== WHAT TO DO ==
Copy out, word for word, the lines of the items below that run from the line containing "Esta aplicación de" through the line containing "1. **Creación de", including both of those lines.

======== MATERIAL FOR THE TASK ========

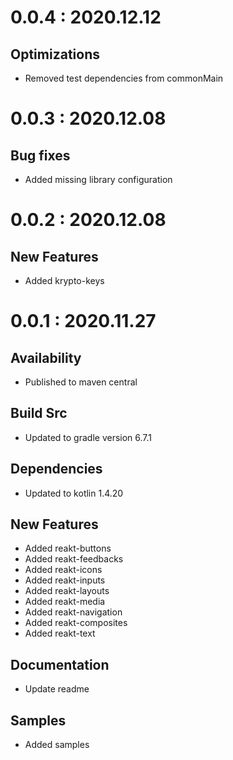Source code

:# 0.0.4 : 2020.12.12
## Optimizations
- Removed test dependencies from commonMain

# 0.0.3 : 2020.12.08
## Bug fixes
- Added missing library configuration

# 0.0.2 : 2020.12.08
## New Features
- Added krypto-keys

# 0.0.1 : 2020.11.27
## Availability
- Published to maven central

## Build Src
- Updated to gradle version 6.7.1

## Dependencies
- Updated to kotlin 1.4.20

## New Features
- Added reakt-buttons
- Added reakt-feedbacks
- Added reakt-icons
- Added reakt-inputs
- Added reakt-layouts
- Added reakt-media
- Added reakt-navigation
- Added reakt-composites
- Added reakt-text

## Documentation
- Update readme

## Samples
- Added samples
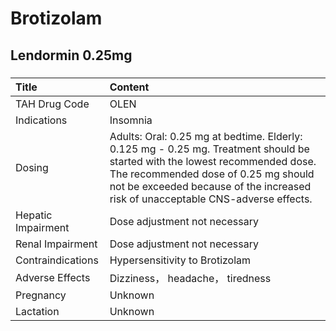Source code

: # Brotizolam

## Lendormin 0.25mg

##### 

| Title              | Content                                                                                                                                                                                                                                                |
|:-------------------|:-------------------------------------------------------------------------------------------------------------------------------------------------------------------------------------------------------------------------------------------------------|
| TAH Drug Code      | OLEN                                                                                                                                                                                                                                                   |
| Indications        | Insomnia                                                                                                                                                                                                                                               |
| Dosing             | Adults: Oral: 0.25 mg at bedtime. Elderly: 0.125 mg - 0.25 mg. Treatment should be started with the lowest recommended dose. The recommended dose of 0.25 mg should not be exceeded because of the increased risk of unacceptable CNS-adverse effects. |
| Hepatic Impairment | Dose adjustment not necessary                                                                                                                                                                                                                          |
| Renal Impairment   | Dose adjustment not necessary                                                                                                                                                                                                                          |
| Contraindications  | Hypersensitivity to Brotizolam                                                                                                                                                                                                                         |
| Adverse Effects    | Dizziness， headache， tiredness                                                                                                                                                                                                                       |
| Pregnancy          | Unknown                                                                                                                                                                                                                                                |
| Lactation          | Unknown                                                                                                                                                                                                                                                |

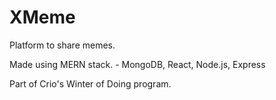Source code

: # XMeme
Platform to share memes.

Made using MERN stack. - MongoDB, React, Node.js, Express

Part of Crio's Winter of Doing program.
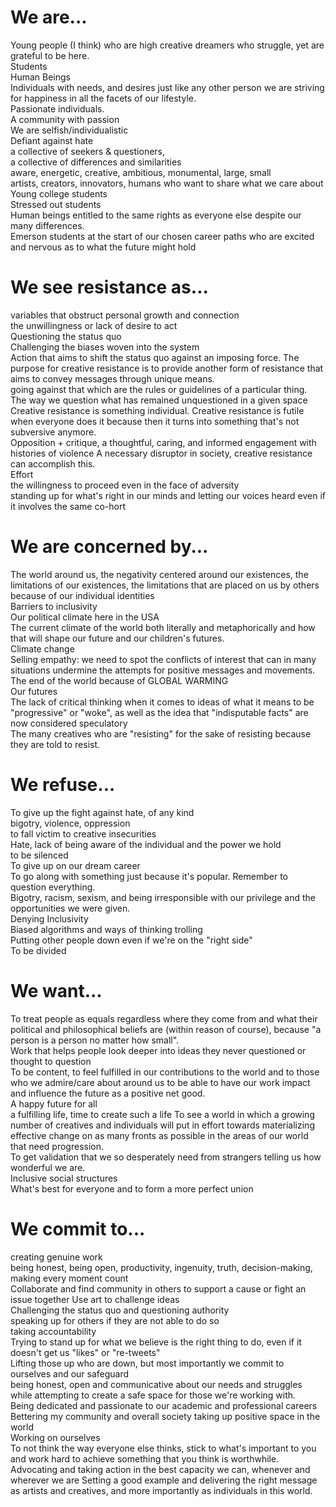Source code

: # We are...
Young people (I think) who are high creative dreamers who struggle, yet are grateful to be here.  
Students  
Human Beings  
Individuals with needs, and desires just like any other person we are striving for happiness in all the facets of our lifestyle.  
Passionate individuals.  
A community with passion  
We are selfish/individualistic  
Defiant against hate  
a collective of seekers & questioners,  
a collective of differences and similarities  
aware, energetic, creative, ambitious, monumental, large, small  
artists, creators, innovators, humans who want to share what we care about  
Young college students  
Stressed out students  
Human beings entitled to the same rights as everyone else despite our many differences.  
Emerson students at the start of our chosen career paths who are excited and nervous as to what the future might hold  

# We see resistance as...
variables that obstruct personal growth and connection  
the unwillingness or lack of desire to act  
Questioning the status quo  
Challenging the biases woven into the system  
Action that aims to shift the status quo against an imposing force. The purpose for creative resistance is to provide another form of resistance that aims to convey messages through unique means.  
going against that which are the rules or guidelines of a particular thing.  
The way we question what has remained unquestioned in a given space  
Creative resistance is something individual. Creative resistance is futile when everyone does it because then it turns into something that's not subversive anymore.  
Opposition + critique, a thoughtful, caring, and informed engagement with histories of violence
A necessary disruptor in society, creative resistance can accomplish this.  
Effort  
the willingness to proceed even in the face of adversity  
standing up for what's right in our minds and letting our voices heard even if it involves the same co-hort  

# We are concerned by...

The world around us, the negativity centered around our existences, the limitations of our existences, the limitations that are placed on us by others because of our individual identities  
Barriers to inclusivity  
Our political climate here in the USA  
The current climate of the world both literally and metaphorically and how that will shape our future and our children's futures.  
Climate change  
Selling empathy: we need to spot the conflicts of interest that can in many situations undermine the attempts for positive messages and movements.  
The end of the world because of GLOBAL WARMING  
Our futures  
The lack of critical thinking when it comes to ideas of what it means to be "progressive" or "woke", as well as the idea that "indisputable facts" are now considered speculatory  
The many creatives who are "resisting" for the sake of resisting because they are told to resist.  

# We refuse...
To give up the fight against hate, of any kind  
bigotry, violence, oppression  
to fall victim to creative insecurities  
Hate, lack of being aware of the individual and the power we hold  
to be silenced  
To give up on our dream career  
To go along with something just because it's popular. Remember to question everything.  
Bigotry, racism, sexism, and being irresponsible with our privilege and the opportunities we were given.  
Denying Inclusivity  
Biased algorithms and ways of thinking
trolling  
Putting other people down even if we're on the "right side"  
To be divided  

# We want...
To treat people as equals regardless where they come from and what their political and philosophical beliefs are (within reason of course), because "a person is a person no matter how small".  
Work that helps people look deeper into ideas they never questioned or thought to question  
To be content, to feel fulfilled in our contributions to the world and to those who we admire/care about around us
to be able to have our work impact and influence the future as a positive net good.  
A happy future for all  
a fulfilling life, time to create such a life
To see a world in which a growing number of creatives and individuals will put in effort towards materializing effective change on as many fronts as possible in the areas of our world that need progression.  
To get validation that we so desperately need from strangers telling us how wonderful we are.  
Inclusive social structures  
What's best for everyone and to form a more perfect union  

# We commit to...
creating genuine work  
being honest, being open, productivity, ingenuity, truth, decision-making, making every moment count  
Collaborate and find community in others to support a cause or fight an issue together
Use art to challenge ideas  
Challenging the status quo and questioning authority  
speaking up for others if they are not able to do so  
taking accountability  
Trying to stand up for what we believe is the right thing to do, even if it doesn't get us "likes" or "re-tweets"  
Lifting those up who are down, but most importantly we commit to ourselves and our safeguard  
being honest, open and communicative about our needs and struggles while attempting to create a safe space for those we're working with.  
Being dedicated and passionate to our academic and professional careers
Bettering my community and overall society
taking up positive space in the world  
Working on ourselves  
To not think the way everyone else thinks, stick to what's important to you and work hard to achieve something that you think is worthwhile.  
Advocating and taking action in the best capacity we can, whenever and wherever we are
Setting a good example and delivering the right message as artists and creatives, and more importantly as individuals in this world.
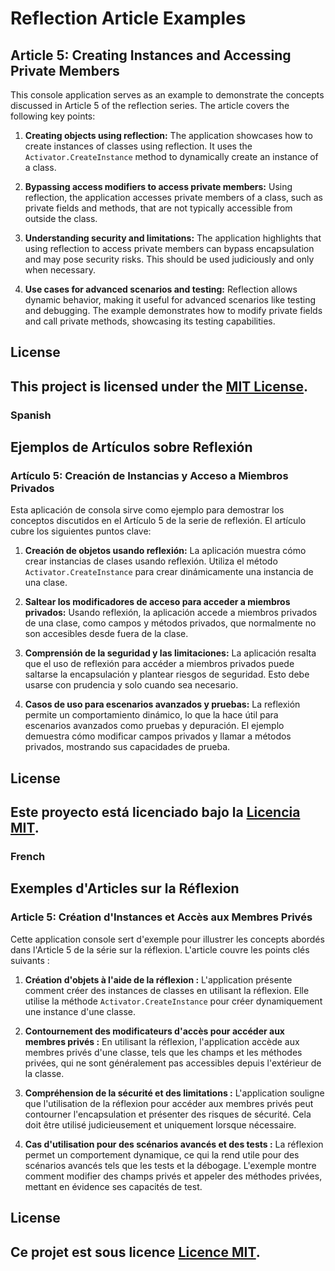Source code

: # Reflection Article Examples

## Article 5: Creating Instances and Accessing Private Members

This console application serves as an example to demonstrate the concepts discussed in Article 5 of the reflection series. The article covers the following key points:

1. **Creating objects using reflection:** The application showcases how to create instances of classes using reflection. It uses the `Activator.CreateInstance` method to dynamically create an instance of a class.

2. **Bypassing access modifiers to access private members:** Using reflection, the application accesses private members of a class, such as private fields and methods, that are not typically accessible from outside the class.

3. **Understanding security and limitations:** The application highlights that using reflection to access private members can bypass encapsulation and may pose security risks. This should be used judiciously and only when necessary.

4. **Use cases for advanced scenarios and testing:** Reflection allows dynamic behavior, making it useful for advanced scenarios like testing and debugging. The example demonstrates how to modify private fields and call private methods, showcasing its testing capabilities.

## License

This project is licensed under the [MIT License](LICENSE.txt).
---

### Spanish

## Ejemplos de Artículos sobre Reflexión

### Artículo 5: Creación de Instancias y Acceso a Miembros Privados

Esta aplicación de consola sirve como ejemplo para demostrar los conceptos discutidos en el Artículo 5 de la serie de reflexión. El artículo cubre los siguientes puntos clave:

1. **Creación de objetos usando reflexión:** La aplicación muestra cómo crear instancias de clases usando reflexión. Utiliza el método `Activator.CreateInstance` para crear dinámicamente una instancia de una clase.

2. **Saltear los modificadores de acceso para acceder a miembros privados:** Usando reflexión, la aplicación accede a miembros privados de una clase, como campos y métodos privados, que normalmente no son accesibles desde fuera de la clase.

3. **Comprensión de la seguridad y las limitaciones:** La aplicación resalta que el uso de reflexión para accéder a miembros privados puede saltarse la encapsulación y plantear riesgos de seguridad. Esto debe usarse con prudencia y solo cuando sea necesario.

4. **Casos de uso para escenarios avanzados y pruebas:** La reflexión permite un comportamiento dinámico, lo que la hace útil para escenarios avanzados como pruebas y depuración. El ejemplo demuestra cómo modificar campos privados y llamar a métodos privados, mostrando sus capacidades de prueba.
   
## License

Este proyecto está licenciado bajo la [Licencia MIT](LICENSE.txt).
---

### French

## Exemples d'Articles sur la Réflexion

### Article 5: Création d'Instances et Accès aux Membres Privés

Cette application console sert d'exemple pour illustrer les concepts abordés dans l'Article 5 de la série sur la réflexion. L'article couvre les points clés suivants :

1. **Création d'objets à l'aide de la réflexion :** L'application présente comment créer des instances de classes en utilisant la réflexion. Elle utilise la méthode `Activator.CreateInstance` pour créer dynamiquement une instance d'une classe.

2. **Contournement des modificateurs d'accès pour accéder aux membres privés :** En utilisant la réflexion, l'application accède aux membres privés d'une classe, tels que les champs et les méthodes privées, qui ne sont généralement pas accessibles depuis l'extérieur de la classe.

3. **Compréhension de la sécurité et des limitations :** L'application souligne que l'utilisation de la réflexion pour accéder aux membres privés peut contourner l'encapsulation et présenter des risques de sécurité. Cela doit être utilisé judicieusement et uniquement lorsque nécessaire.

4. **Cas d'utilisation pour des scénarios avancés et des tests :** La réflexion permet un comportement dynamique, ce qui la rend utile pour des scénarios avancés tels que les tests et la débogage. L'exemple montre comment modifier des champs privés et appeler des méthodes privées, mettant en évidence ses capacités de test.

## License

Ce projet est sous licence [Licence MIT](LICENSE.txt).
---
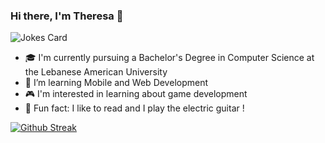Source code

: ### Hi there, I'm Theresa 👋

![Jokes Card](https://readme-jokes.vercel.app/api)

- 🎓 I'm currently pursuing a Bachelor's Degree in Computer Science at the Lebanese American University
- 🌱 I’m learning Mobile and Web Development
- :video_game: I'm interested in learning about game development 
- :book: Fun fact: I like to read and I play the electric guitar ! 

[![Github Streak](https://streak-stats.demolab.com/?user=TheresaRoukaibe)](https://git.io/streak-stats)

========

== RESULT ==
Esta aplicación de consola sirve como ejemplo para demostrar los conceptos discutidos en el Artículo 5 de la serie de reflexión. El artículo cubre los siguientes puntos clave:

1. **Creación de objetos usando reflexión:** La aplicación muestra cómo crear instancias de clases usando reflexión. Utiliza el método `Activator.CreateInstance` para crear dinámicamente una instancia de una clase.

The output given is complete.